If you're building a startup: Start with SQLite. When user scale and query demands genuinely grow, bring in Mem0 or Chroma for a hybrid architecture. Don't set up Pinecone when you only have 10 users.

If you're in an enterprise environment: agent-recall's scope-chain + Markdown-as-source-of-truth is currently the best combination for meeting security and audit requirements.

Remember one principle: premature optimization is the most common mistake in agent memory architecture. Solve the "agent keeps forgetting" problem first, then optimize your architecture gradually.

FAQ

What's the cheapest agent memory solution?

Hmem and Engram are both completely free, open-source tools that use local SQLite storage — $0/month. As long as your memory stays under tens of thousands of entries and you're a single user, either solution handles most indie maker needs.

What memory solution does LangGraph use by default?

LangGraph uses a checkpointer mechanism to store conversation state, supporting SQLite and PostgreSQL backends. This is episodic memory (conversation history), suited for tracking multi-turn dialogue state. For cross-conversation long-term semantic memory, you'll need to integrate the LangMem SDK separately.

Can Claude Code use an MCP memory server? How do I set it up?

Yes. Add the Hmem or Engram server configuration to your Claude Code MCP config file. Hmem provides an interactive installer that auto-detects your AI tools and completes the setup. Engram only requires downloading a Go binary and adding one server path line to your MCP config. Neither requires Docker or an API key.

What's the difference between agent memory and RAG?

RAG (Retrieval-Augmented Generation) pulls relevant information from an external knowledge base and injects it into the prompt — typically for static document queries. Agent memory emphasizes dynamic accumulation: the agent automatically stores important information during interactions and recalls conversation context, user preferences, and learned patterns in future sessions.
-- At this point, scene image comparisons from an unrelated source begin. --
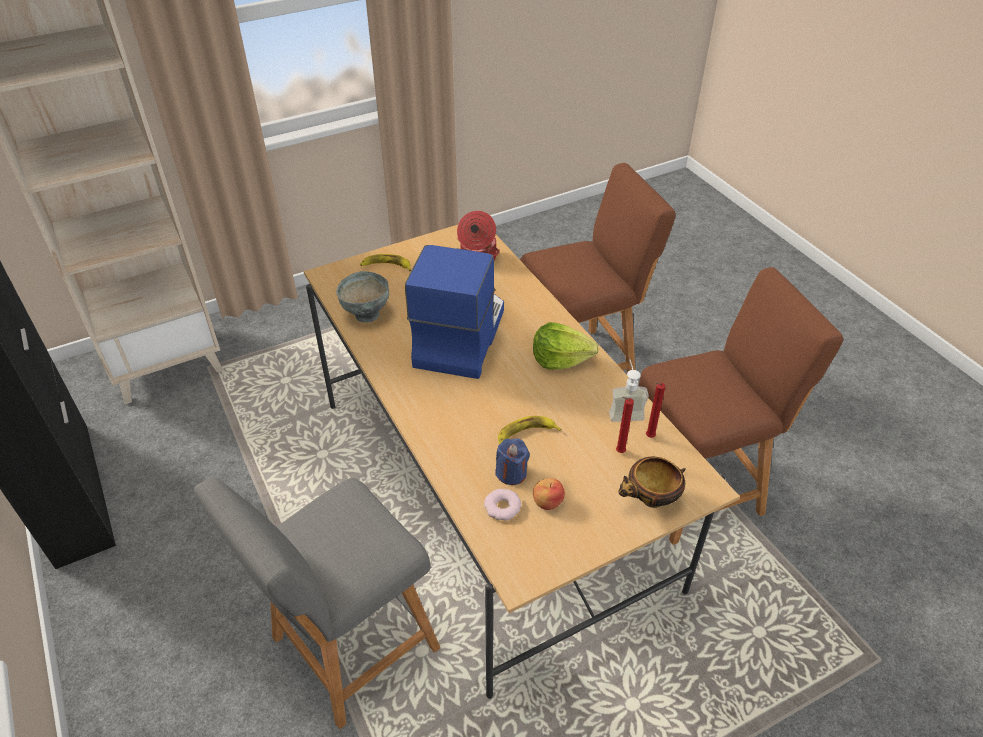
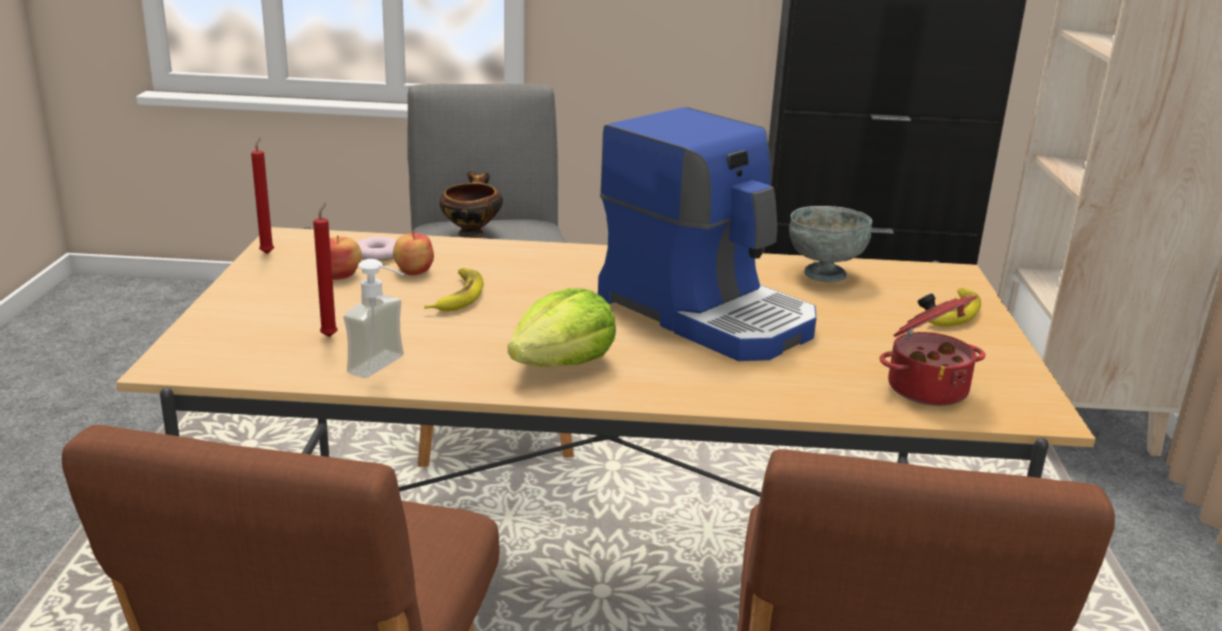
camera: 120 degrees right, 20 degrees down
(511, 473) = (413, 271): blue candle -> apple
(648, 437) = (315, 364): red candle -> red candle (268, 253)
(650, 500) = (231, 325): bowl -> bowl (471, 233)

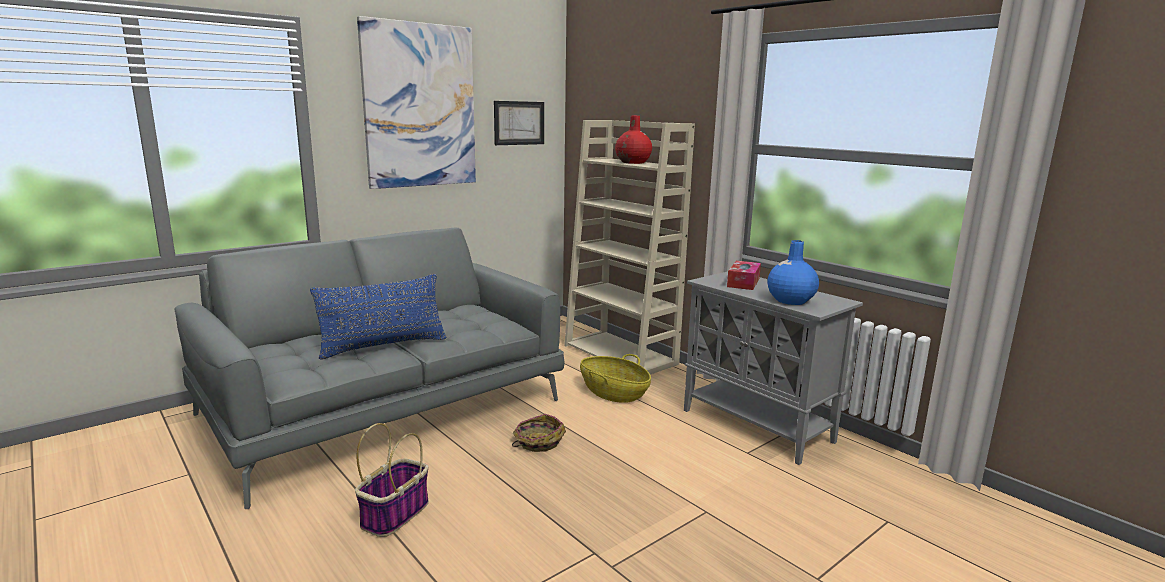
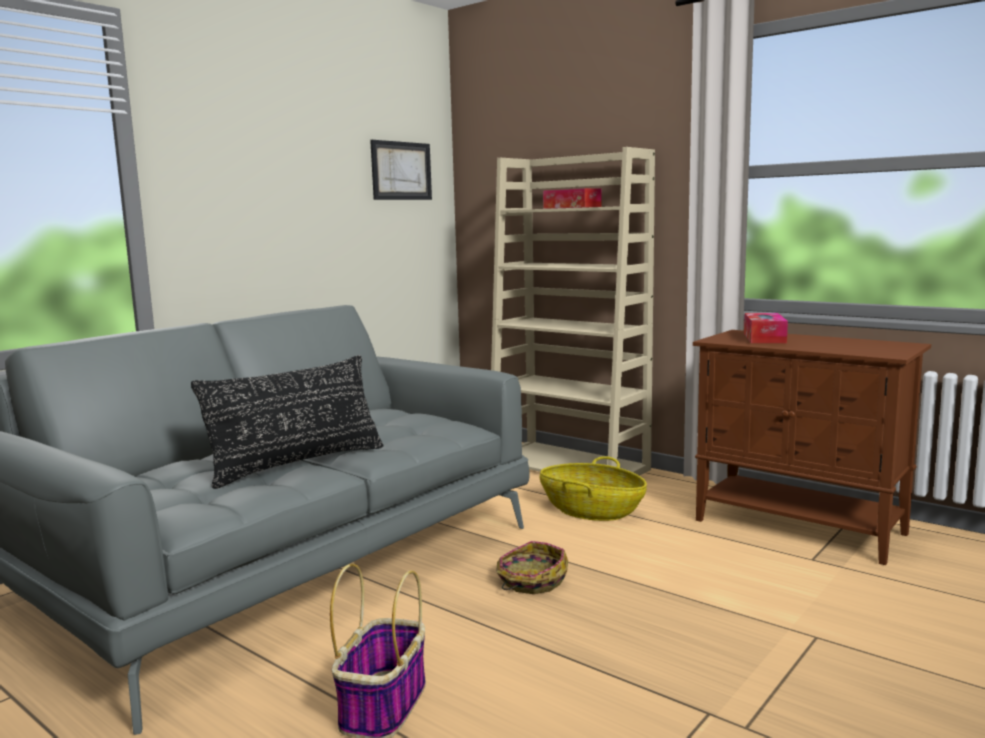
camera: 10 degrees left, 5 degrees down
(383, 346) = (298, 464): blue pillow -> black pillow
(420, 106) = (280, 143): picture -> none
(633, 162) = (572, 207): red vase -> tissue box
(758, 426) = (801, 527): grey cabinet -> brown cabinet
(790, 300) = (847, 348): blue vase -> none

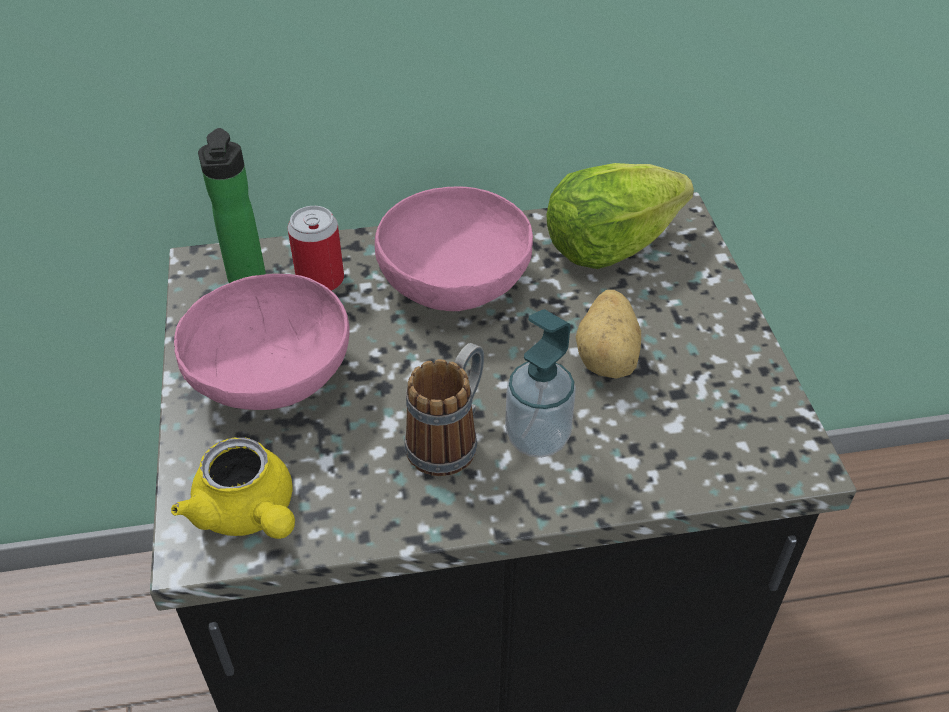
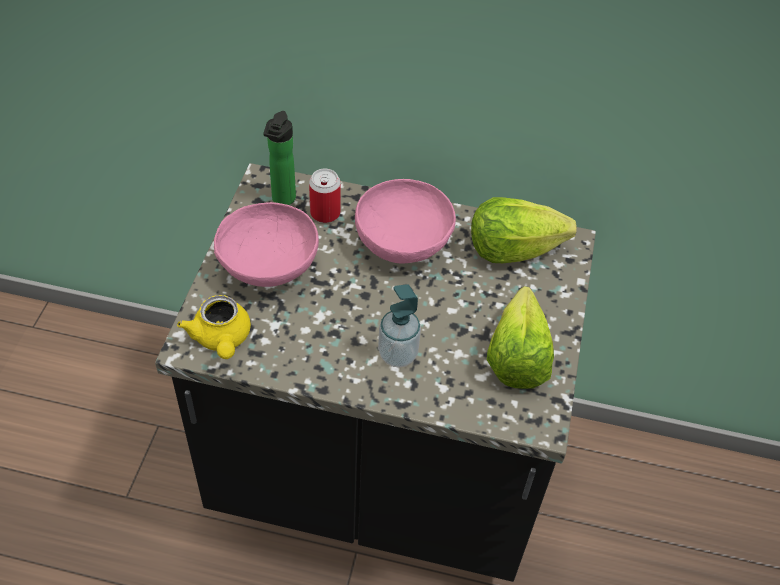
camera: 20 degrees right, 5 degrees up
(450, 438) = (349, 337): mug -> none
(608, 357) = (468, 321): potato -> none
(704, 372) = (520, 351): none -> lettuce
The two can be used together.

Do I need to build my own embedding model?

No. If you use an SQLite+FTS5 solution (Hmem, Engram), you don't need embeddings at all — FTS5 uses full-text search instead of vector matching. If you choose a vector database, Chroma and Pinecone both have built-in embedding capabilities, or you can call OpenAI's embedding API. Only enterprise self-hosted deployments need to consider running your own embedding model.